Моя мама всегда тут же начинала громко ее напевать, у нее вообще в молодости был очень хороший звонкий голос и слух, и ее даже как-то пригласили петь на радио. Она потом и меня научила «петь про резеду». Мне эта песня одно время тоже очень нравилась…
В детстве она жила в большой питерской коммуналке на Покровской площади, в самом конце Садовой улицы, в огромном черном доме, почти что под самой крышей, на последнем этаже. Я и сама еще застала эту большую тридцатиметровую комнату с балконом, где за шкафом жила прабабушка Уля, совершенно лысая старушка, носившая на голой голове черную суконную круглую шапочку, всегда одетая в черную сатиновую юбку и темно-синюю кофточку в белый горошек.
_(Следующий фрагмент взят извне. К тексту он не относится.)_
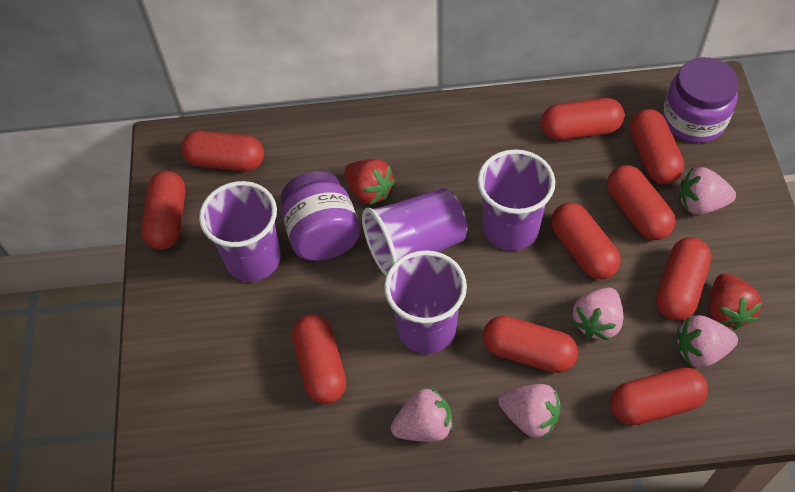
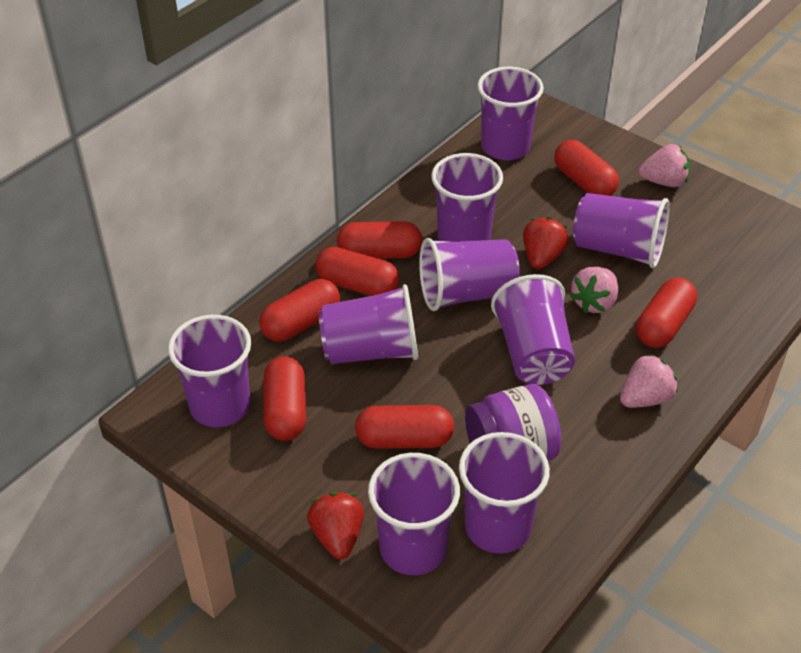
pink strawberry: [391,387,453,442] [498,384,561,438] [572,287,623,341] [677,315,738,368] [679,167,736,215] = 5 -> [570,267,618,313] [620,354,678,408] [638,144,690,187] = 3
purple cup: [199,181,281,282] [362,188,467,276] [384,250,467,354] [477,149,555,251] = 4 -> [168,315,251,427] [319,284,418,364] [368,453,460,575] [419,238,520,311] [431,153,503,242] [459,432,550,554] [477,67,544,160] [491,274,575,385] [573,193,669,268] = 9
purple jar: [281,171,360,261] [663,57,739,143] = 2 -> [465,384,561,461] = 1
red capsule: [141,171,185,250] [181,130,264,171] [292,314,346,404] [483,316,578,373] [541,98,624,140] [551,203,621,279] [607,165,675,240] [610,367,708,425] [630,109,684,184] [656,237,711,321] = 10 -> [259,279,340,341] [263,356,306,441] [316,247,399,296] [337,221,422,259] [355,405,454,449] [554,140,619,196] [636,278,697,348] = 7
По праздникам она украшала эту кофточку белым кружевным воротничком и отправлялась в церковь.
Ни одного лета моя мама не провела в городе! Когда она ходила в детский сад, их вывозили на дачу в Вырицу, а потом, уже в школе, – в пионерские лагеря, в Репино, в Зеленогорск… Как там было весело! Они играли в лапту, в догонялки, а по вечерам собирались у костра и опять пели песни, а она, моя мамаша, пела лучше всех, поэтому ее всегда просили спеть еще. Когда ей было двенадцать лет, в нее влюбился мальчик из старшего класса, Володька Зарубин: он дарил ей цветы – приносил рано утром, когда она еще спала, и кидал через окно ей на кровать. И она просыпалась от сладкого запаха сирени и жасмина. Это ощущение счастья сохранилось у нее на всю жизнь. Однажды он даже больно попал этим букетом маме в глаз, и у нее долгое время был черный фингал, но все равно, ощущение счастья от этого не уменьшилось.